We have an enormous amount of control over every factor in
the formula, except one. So guess which factor consumes most
of our energies?
Yup, you've got it.
Investors spend an absurd amount of time trying to control
the one think they can do the least about, which is their raw
investment performance. They attempt to pick hot
stocks, find star fund managers and guess the market's direction. Yet it is extraordinarily difficult, if not impossible, to do any
of these things.
"People focus their energies purely on their rate of
return, and not on areas where they can make a difference,"
says Art Canter, an investment adviser in Boca Raton, FL.
Maybe it isn't surprising that we devote so much time to
boosting our raw returns. After all, it is a critical
ingredient in our investment success.
Just because it is critical, however, doesn't mean we can do
much about it. The reality is, we can help our portfolio's
growth far more by increasing savings, investing longer and
cutting investment costs and taxes. "You need to
maximize each of those to their full potential," says Richard
Van Der Noord, a financial planner in Macon, GA.
You might turn time to your advantage, by both starting to
save earlier and also delaying the eventual expenditure. Consider, for instance, what happens if you put off retirement for
a few years. First, you have longer to save. Second, your savings have time to earn additional investment
gains. Finally, you shorten your expected time in
retirement.
Similarly, you could crank up the amount you save each month
and cut costs, by favoring mutual funds with lower annual expenses
and using a discount broker when buying individual stocks. "Most of us, if we really got serious about it, could
increase the amount we save," Mr. Van Der Noord reckons.
He adds that there is plenty of room to eliminate the drag
from taxes, by making full use of tax-deferred savings accounts
like 401(k) plans and individual retirement accounts. "Ironically, the area where people feel they have the least
control, taxes, is where they have the most control," he
says.
Investors may also be able to bolster their raw investment
returns, but not in the way they think. Rather than trying
to pick market-beating stocks and funds, investors could simply
boost the percentage of their portfolio devoted to stocks. If you shifted from a mix of 50% stocks and 50% bonds to a
portfolio that is 60% stocks and 40% bonds, you increase your
expected annual return by maybe half a percentage point.

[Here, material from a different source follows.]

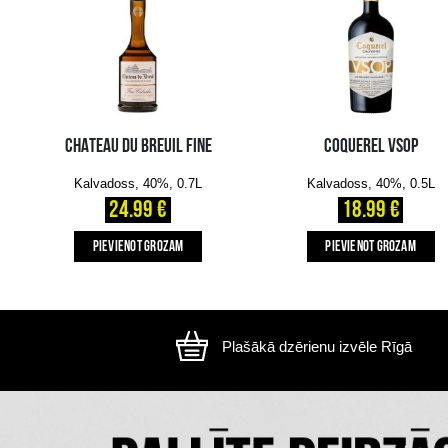
Attēls ir ilustratīvs, preces izskats var atšķirtie
CITI MŪSU KLIENTI IZVĒLAS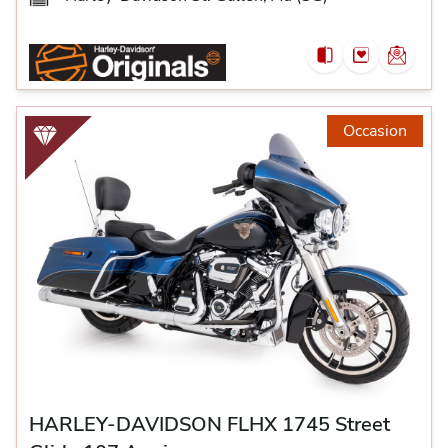
Occasion
HARLEY-DAVIDSON FLHX 1745 Street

That small adjustment can make a huge difference to your
eventual wealth, especially when combined with increased savings,
more time and lower investment costs.
How much are such changes worth? Imagine two investors
who are saving for retirement during a period when stocks deliver
11% a year and Treasury bonds return 6%. Both investors are
funding individual retirement accounts, so neither is paying taxes
on each year's investment gains.
Our first investor saves $100 a month for 30 years. He
keeps 60% of his portfolio in actively managed stock funds that
levy 1.4% in annual expenses, close to the average for diversified
U.S. stock funds. The rest of his portfolio, 40%, goes into
Treasury bonds. Our first investor believes he can get an
edge by picking superior stock funds.
Our second investor, meanwhile, doesn't have any confidence
in his ability to pick superior funds, so he puts his stock-market
money in a market-tracking index fund that charges 0.2% a year. Instead, our second investor focuses his energies elsewhere.

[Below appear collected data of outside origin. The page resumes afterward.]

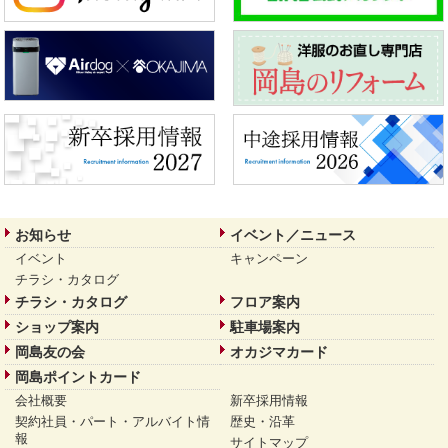
お知らせ
イベント／ニュース
イベント
キャンペーン
チラシ・カタログ
チラシ・カタログ
フロア案内
ショップ案内
駐車場案内
岡島友の会
オカジマカード
岡島ポイントカード
会社概要
新卒採用情報
契約社員・パート・アルバイト情
歴史・沿革
報
サイトマップ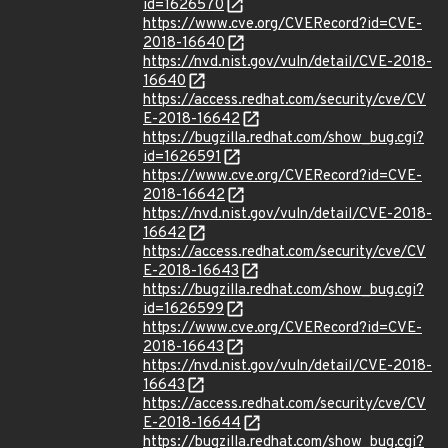
id=1626570
https://www.cve.org/CVERecord?id=CVE-
2018-16640
https://nvd.nist.gov/vuln/detail/CVE-2018-
16640
https://access.redhat.com/security/cve/CV
E-2018-16642
https://bugzilla.redhat.com/show_bug.cgi?
id=1626591
https://www.cve.org/CVERecord?id=CVE-
2018-16642
https://nvd.nist.gov/vuln/detail/CVE-2018-
16642
https://access.redhat.com/security/cve/CV
E-2018-16643
https://bugzilla.redhat.com/show_bug.cgi?
id=1626599
https://www.cve.org/CVERecord?id=CVE-
2018-16643
https://nvd.nist.gov/vuln/detail/CVE-2018-
16643
https://access.redhat.com/security/cve/CV
E-2018-16644
https://bugzilla.redhat.com/show_bug.cgi?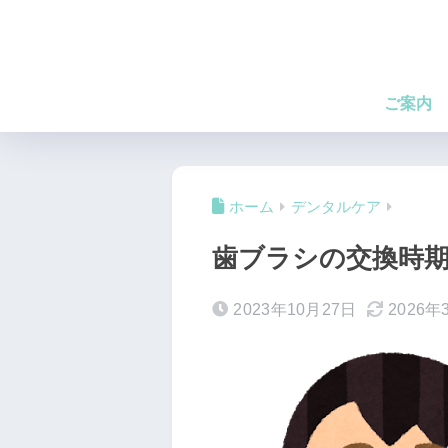
ご案内
ホーム
デンタルケア
歯ブラシの交換時
2023年10月27日
2026年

For instance, he decides to raise his stock allocation to
65%, with just 35% going into Treasury bonds. He also cranks
up his monthly savings to $105, and he starts saving for
retirement two years earlier, so that he has 32 years to invest.
Result? Our second investor has about $220,000 at
retirement. To amass the same amount, our first investor
would have to pick stock funds that, before expenses, beat the
market's 11% return by more than three percentage points a year.
What are the chances that, for 30 years, our first investor
could keep his money invested with managers who beat the market by
that much? "Nil," Mr. Canter says. "There could be money managers who have done that over the
last 30 years. But . . . that doesn't mean they'll do it
again. Besides which, they'll probably retire."